O comitê recebe repasses do Inea como recursos, a partir das cobranças sobre água bruta. Outra fonte de investimento estadual, dessa vez não associado ao comitê, é o Fecam. Mas, sua aplicação vem minguando. Para 2020, a dotação inicial prevista do fundo era de R$759,5 milhões, mas só foram investidos R$135 milhões (17,5%), sendo que nada destinado ao Guandu, de acordo com o Portal de Transparência do Governo. Dos R$86 milhões investidos em saneamento, a grande parte foi para a Baía de Guanabara.

— Esse dado é inacreditável. Mais uma vez, desviaram recurso que deveria custear pautas ambientais e de saneamento para outros outros projetos do governo — lamentou o deputado estadual, e ambientalista, Carlos Minc (PSB).

Para Ary Girota, funcionário da Cedae e presidente do Sindicato dos Trabalhadores em Saneamento de Niterói, o problema no Guandu é explicado por um conjunto de fatores, que passa pela falta de investimento em saneamento, e falha na fiscalização do Inea sobre despejos irregulares de esgoto. Enquanto isso, os pescadores da Colônia do Guandu lamentam a degradação ambiental da área.
— A cada ano a qualidade da água piora. E a Cedae prometeu diversas obras ano passado, mas fez nada. Só fica jogando argila na água, que não limpa a água e mata os peixes — disse o pescador Vagner de Souza.

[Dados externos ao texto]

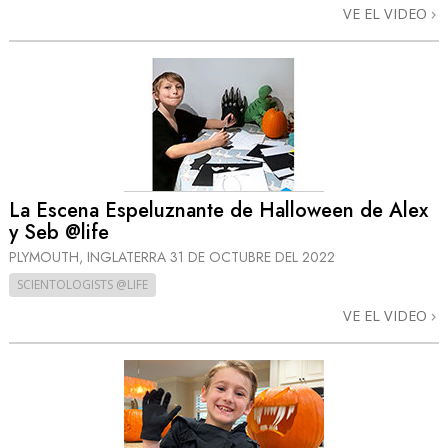
VE EL VIDEO
La Escena Espeluznante de Halloween de Alex
y Seb @life
PLYMOUTH, INGLATERRA
31 DE OCTUBRE DEL 2022
SCIENTOLOGISTS @LIFE
VE EL VIDEO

Sobre a argila, Edes Oliveira respondeu que o produto foi “avaliado e aprovado” e é utilizado em outros mananciais e lagoas pelo país. Ele ainda citou que, após reuniões promovidas pela fabricante do produto, os pescadores estariam satisfeitos com o resultado. Procurado, o Instituto Estadual do Ambiente (Inea) respondeu que realiza ações regulares contra despejo de esgoto no entorno do Rio Guandu e que, em 2020, efetuou 46 fiscalizações, nove vistorias de monitoramento e 30 inspeções de acompanhamento de licenças ambientais, o que resultou em 34 notificações, 30 autos de constatação e 18 medidas cautelares.